Profitant du brouhaha général, il s’approcha d’Ishta, sourire aux lèvres. Sa présence seule suffisait déjà à déclencher des sueurs froides dans le dos de la jeune femme. Il lui fut difficile de ne pas bouger, submergée par l’odeur épicée entêtante qui émanait du prince. Luttant contre tous ses instincts qui lui dictaient de se jeter au sol pour implorer son pardon.
« Chez les marchands Tsukun, tu manges comme les marchands Tsukun. N’est-ce pas, ma sœur ? »
Ishta resta sans voix. C’était un des proverbes préférés de sa mère. Elle ne connaissait Dakshi que trop bien pour croire à une coïncidence.
« Deux gros pleins de soupe se plaignent de la taille de leur chambre, dit Holga d’un ton bourru. Et un vieux sac plus emplumés qu’un paon pleure qu’il fait trop froid dans la sienne malgré la fosse à feu et la dizaine de couvertures de laine et de peau qu’il a exigées à Toumet.
- Leif a bien failli les lui faire bouffer quand il a débarqué dans sa chambre au milieu de la nuit, ricana Astrid.
- Langage, la réprimanda Toumet. Tu n’as plus quinze ans pour parler comme ça. Et si tu continues de faire rire la pauvre Ishta je vais finir par lui ouvrir un trou dans la tête tellement elle gigote !
- Désolée, s’excusa faussement Ishta toujours riant. Je imagine bien que ça pas être simple. Je étais très triste pour vous quand je rentrais chez moi hier, dans ma maison, sans personne d’autre qu’Ulrik, avec une porte pour empêcher les autres gens de rentrer…
-Hé! s’insurgea Astrid en la menaçant du doigt. Ça suffit de te moquer ! On a compris, tu es heureuse ! »
Ishta sourit bêtement. Oui, elle était heureuse.
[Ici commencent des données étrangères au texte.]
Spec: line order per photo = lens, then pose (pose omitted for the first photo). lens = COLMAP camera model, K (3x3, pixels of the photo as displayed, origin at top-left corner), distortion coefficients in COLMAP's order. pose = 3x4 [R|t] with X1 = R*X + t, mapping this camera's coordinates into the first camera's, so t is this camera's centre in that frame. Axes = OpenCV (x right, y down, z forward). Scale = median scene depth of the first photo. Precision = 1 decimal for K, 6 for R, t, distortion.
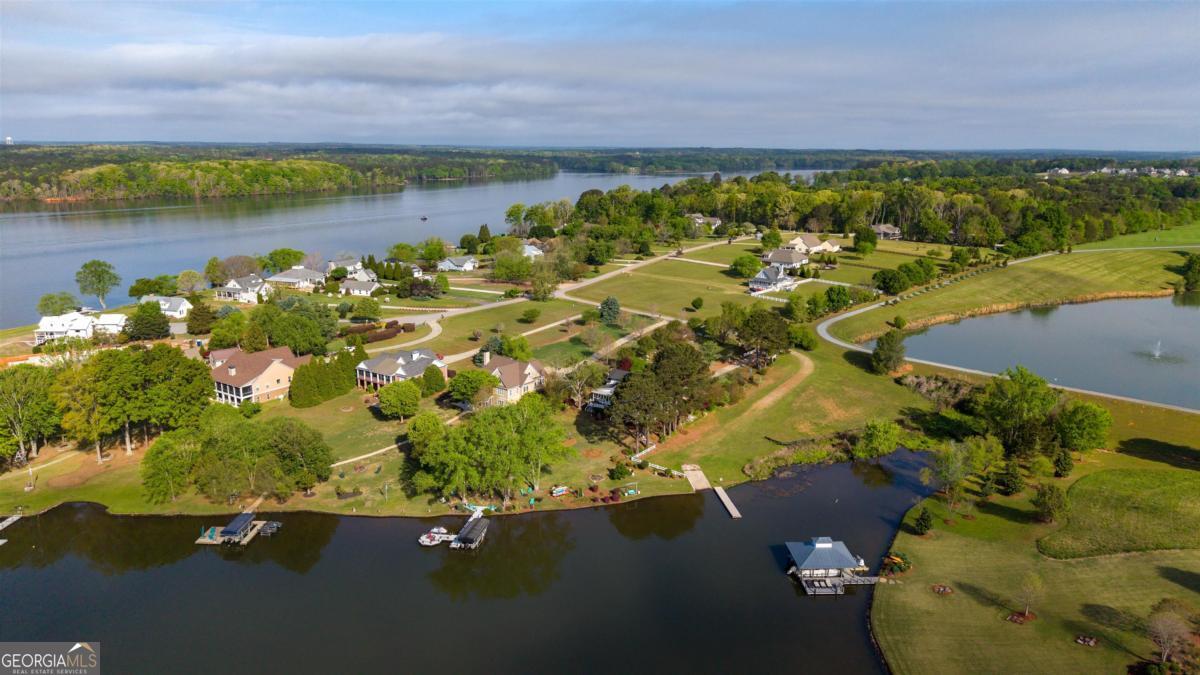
lens RADIAL K [[802.2, 0, 597.2], [0, 802.2, 332.3], [0, 0, 1]] dist [0.034628, -0.040447]
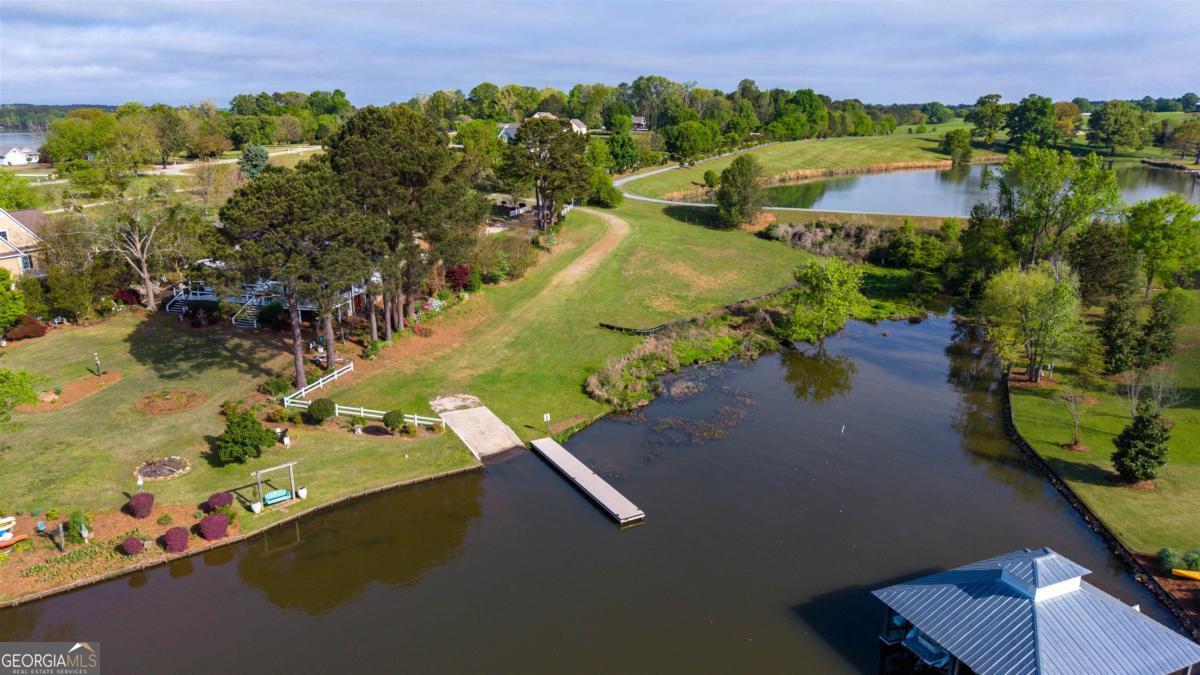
lens RADIAL K [[802.2, 0, 608.0], [0, 802.2, 339.7], [0, 0, 1]] dist [0.034628, -0.040447]
pose [[0.928680, -0.099920, 0.357170, 0.045447], [0.084369, 0.994692, 0.058901, 0.108106], [-0.361159, -0.024566, 0.932181, 0.548362]]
Et même l’arrivée de son frère la veille ne pouvait ternir les moments qu’elle passait avec Ulrik.
Assise sur un tabouret dans la chambre de Toumet qui surplombait la grande salle du Hovedhuren, Ishta se préparait pour son mariage. Holga et Toumet se battaient, sans grand succès, avec ses cheveux pour les relever dans un ensemble de tresses et de perles, laissant ainsi nu son dos révélé par la coupe de la robe. Elle ne la portait pas encore, il lui restait plusieurs heures d’attentes et elle ne voulait pas qu’il lui arrive un accident avant la cérémonie, qui ne débuterait qu’en fin d’après-midi.
« Sjel ? appela Knut qui venait d’apparaître en haut des escaliers. Son envergure de la principauté est là. Avec des servantes. Apparemment, il aurait des cadeaux pour toi.
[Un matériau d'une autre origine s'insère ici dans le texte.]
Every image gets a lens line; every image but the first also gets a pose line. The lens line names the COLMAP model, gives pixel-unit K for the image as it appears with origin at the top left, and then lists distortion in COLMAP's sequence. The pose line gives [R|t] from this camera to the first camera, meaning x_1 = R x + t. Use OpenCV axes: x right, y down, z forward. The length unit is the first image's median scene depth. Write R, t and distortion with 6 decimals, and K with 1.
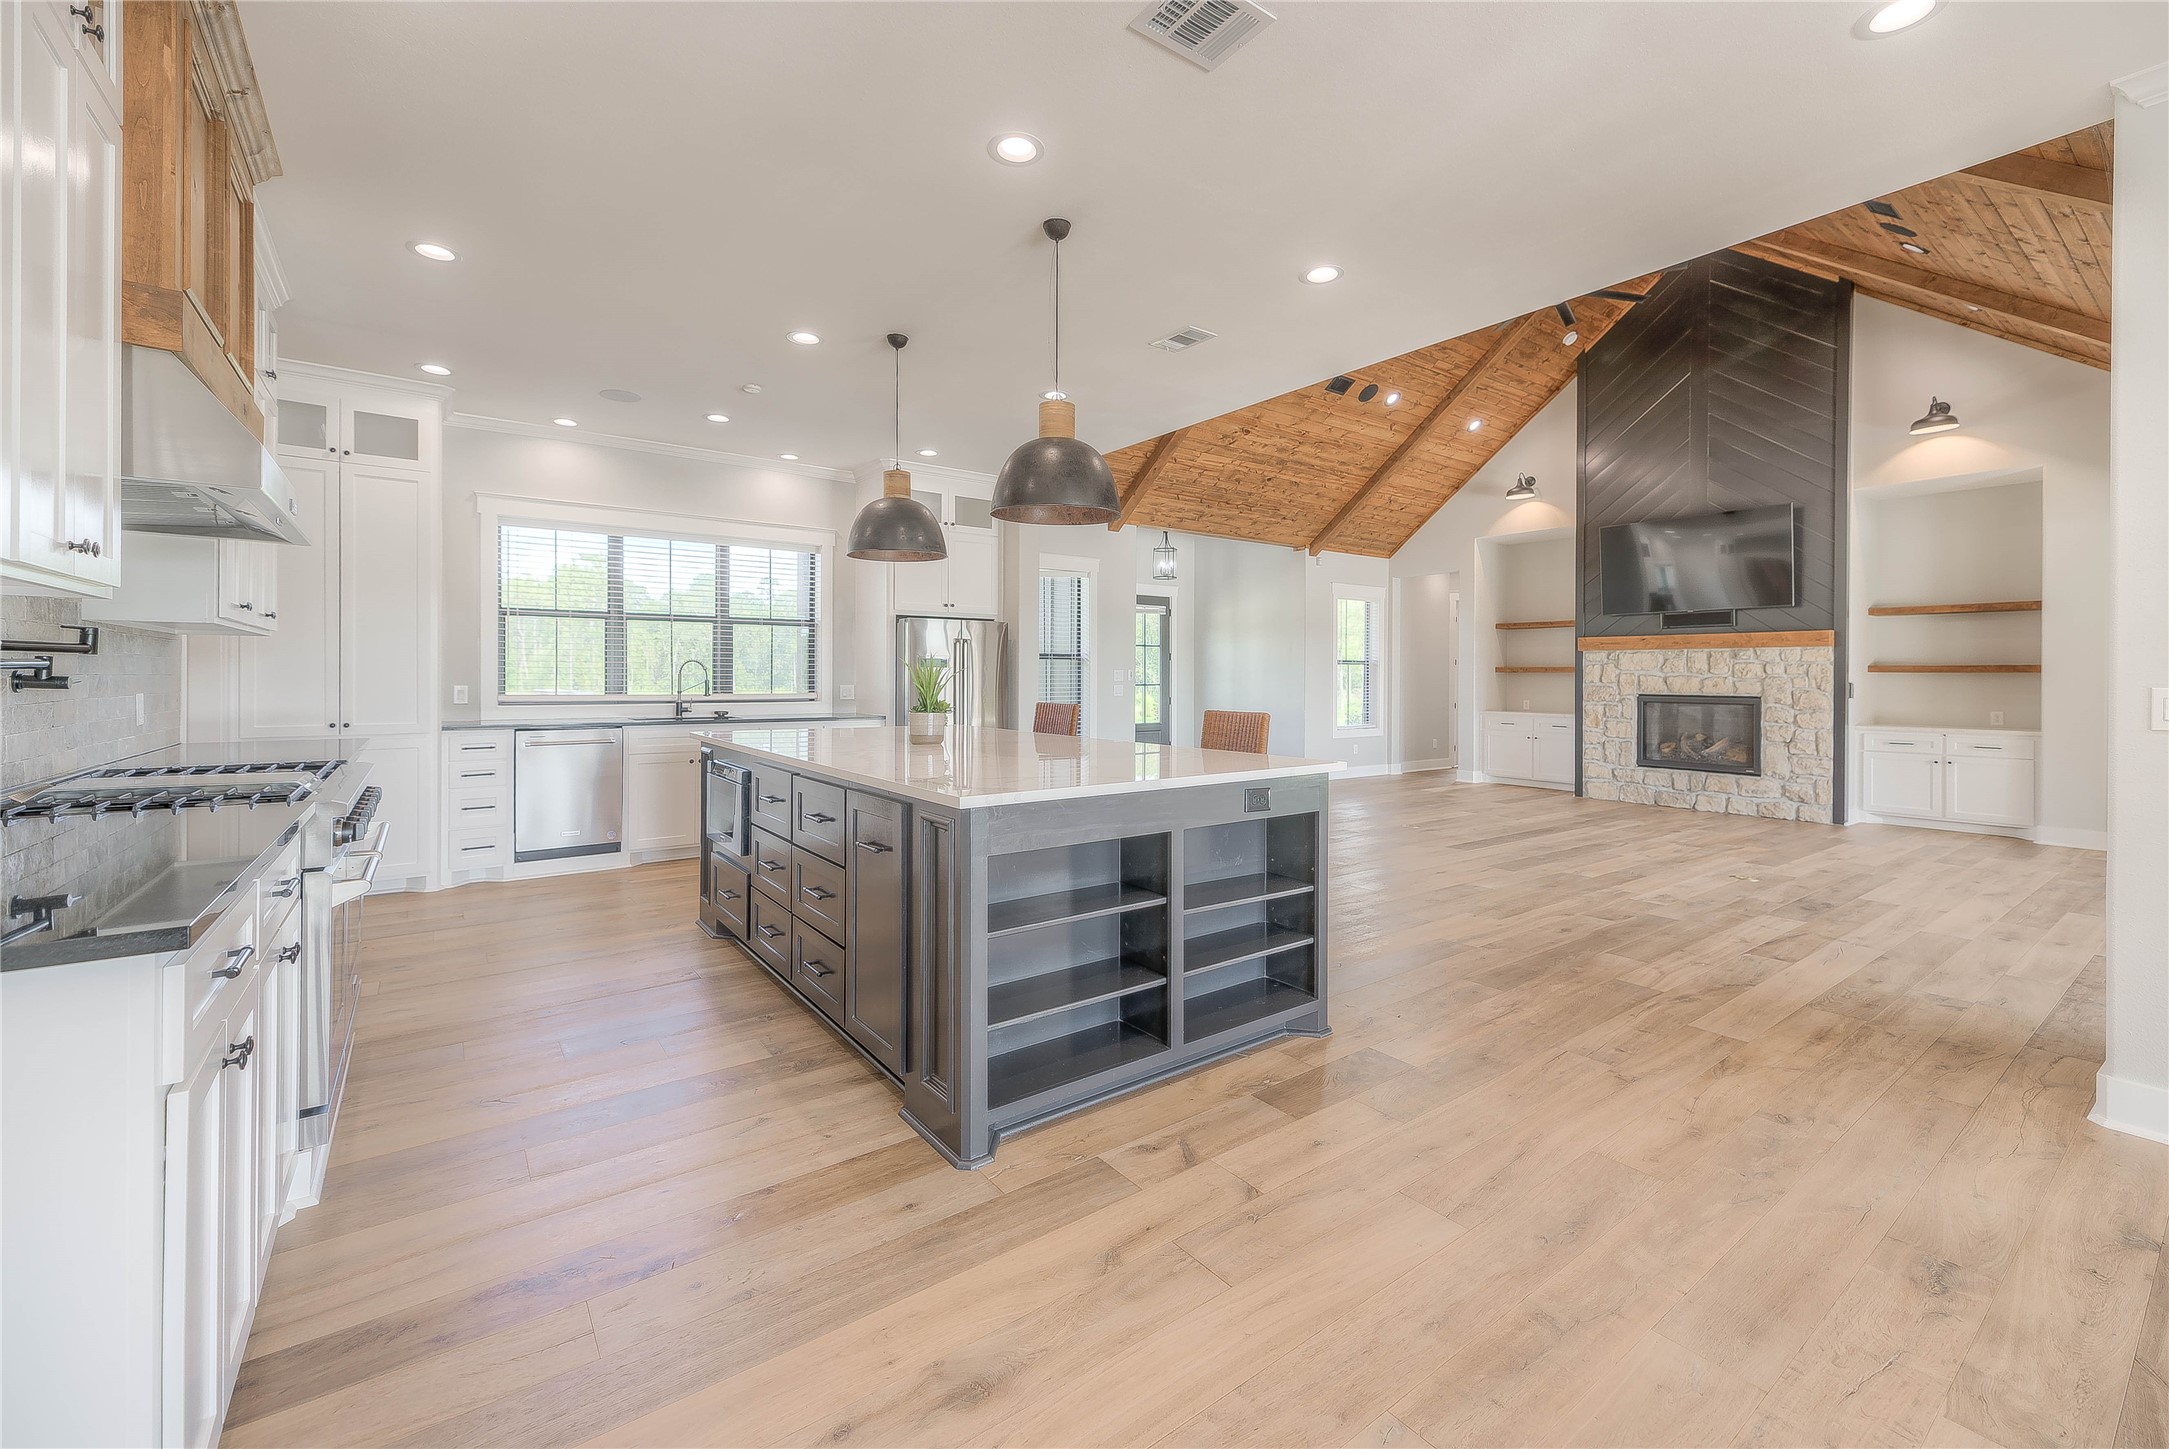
lens RADIAL K [[885.6, 0, 1085.9], [0, 885.6, 673.3], [0, 0, 1]] dist [0.003984, 0.000385]
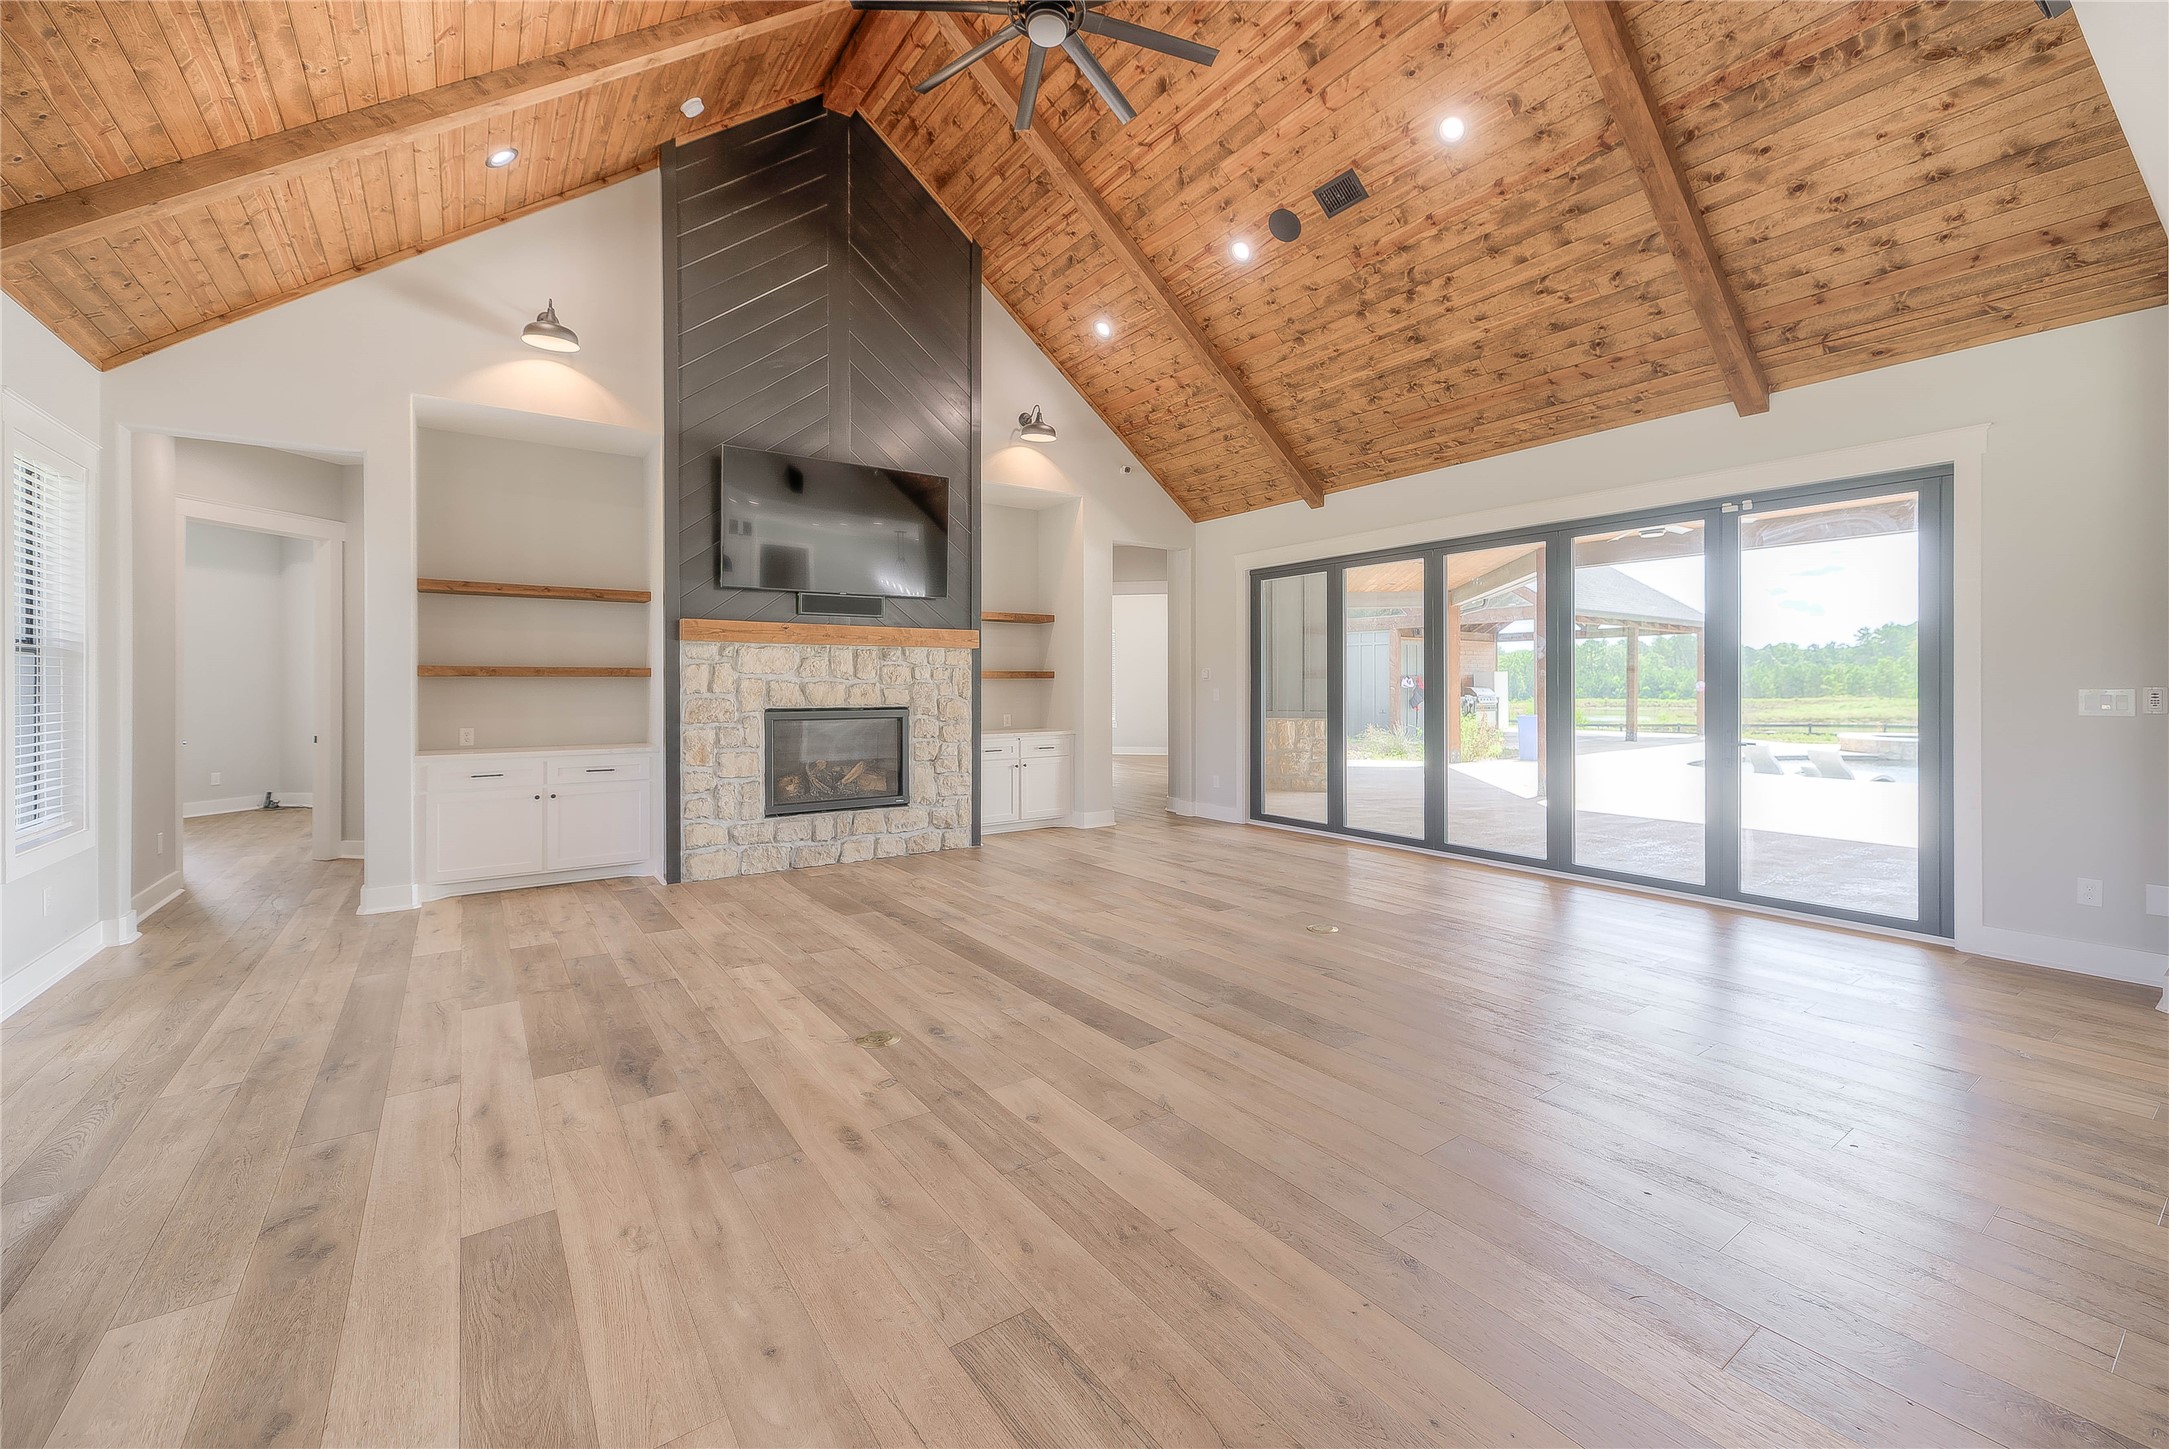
lens RADIAL K [[885.6, 0, 1128.1], [0, 885.6, 689.2], [0, 0, 1]] dist [0.003984, 0.000385]
pose [[-0.003178, -0.006904, 0.999971, -0.047841], [0.002012, 0.999974, 0.006911, 0.004499], [-0.999993, 0.002034, -0.003164, 0.750959]]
- Ça m’étonnerait ! s’exclama Ishta en riant à moitié. Si toi veux faire une blague à moi, je la comprends pas.
- Je sais que j’ai un humour difficilement compréhensible pour le commun des mortels, répondit-il. Mais pas à ce point là… Je suis sérieux, et il s’impatiente. »
Mais déjà Um Dakshi apparut derrière le guerrier. Grand pour quelqu’un de son peuple, il atteignait pourtant tout juste l’épaule de Knut. Il avait troqué son armure pour une tenue plus officielle mais restant sobre pour l’Empire, rehaussée de fourrures ajoutées pour l’occasion.
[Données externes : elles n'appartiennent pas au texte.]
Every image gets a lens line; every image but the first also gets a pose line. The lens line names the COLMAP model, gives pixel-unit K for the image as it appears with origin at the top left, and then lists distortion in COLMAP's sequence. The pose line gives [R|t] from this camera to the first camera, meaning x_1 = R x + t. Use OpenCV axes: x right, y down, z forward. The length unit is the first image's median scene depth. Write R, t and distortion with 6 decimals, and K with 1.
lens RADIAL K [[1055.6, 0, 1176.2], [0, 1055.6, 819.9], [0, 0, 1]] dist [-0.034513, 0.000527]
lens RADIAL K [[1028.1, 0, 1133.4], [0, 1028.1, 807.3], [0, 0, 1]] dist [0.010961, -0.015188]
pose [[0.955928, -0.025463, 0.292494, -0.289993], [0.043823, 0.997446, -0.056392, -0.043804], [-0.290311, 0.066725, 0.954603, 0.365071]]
« Tu ne salues pas ton très cher frère ? » dit-il, pince-sans-rire, dans la langue de l’Empire.
Le cœur d’Ishta rata un battement quand la panique la saisit et tout son corps se tendit alors qu’elle s’empêchait de se prosterner au sol. Le cerveau vidé, elle ne savait comment se comporter alors que sa récente éducation Íbúan se battait avec des années de conditionnement.
Le sourire de Dakshi s’agrandît, il la savait en détresse et se délectait de la situation, aggravant l’angoisse d’Ishta. Sa gorge se serrait de plus en plus alors que l’air avait déjà des difficultés à y entrer. Elle allait finir par perdre connaissance, elle le savait. Elle l’avait vécu assez souvent.